Abbott responded by vetoing five of the six bills Larson passed that year and endorsing Larson’s 2018 primary opponent, Hollywood Park’s then-Mayor Chris Fails.

That feud eventually passed, but Larson now finds himself increasing­ly at odds with a GOP caucus bent on culture-wars lawmaking.

He was the lone House Republican to vote in favor of a nobrainer Medicaid expansion budget amendment that would have provided health coverage to more than 1 million uninsured Texans.

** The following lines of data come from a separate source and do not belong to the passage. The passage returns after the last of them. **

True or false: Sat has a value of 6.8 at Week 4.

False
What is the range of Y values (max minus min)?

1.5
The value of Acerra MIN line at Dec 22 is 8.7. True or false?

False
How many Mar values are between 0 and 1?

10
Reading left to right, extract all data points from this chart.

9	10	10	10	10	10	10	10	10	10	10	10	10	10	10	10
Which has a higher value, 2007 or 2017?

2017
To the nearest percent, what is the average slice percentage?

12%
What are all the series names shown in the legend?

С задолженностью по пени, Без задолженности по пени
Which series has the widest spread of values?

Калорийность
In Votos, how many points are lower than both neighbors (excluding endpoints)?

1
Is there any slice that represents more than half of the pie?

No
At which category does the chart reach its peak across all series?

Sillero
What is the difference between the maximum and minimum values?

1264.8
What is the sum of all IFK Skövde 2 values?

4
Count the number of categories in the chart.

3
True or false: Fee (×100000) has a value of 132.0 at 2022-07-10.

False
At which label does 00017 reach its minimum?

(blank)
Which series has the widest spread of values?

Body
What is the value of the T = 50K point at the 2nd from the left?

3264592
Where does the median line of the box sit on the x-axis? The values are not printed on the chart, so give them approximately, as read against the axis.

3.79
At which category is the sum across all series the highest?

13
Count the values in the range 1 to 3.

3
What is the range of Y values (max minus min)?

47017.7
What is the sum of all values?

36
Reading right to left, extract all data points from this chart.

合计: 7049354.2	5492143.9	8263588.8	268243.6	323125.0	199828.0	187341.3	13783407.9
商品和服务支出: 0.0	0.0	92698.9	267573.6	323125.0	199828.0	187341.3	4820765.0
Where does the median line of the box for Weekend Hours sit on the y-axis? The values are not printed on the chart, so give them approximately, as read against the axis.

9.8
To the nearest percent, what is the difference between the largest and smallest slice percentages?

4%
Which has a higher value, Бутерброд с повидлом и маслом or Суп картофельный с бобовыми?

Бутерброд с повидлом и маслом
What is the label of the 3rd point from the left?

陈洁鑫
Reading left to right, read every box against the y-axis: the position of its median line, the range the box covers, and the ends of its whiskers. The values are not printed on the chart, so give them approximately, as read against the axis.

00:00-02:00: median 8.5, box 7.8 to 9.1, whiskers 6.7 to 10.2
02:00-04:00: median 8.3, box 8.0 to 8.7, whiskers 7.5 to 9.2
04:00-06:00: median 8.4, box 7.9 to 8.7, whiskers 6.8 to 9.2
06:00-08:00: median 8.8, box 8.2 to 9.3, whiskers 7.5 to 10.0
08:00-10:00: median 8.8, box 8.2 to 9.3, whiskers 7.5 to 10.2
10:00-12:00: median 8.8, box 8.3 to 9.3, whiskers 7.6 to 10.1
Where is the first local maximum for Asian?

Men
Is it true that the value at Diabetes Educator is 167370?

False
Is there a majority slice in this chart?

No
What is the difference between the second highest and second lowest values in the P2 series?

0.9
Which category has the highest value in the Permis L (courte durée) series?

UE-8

This past week, he was again a voice in the wilderness, the lone House Republican to vote against a voter suppressio­n bill that feeds Trump’s Big Lie.

In an elliptical May 6 tweet loaded with “Lord of the Rings” imagery, Larson said his party’s determinat­ion to pass the bill is an “unforced error that will haunt the GOP all the way back to Rhovanion.”

Larson wrote that party labels are standing in the way of good policymaki­ng.

“Partisansh­ip is the ill that plagues our state and nation,” he said. “We need to stop the nonsense of ‘my tree house’ mentalitie­s.”

Cheney and Larson are exiles from the tree house, and they seem content with that.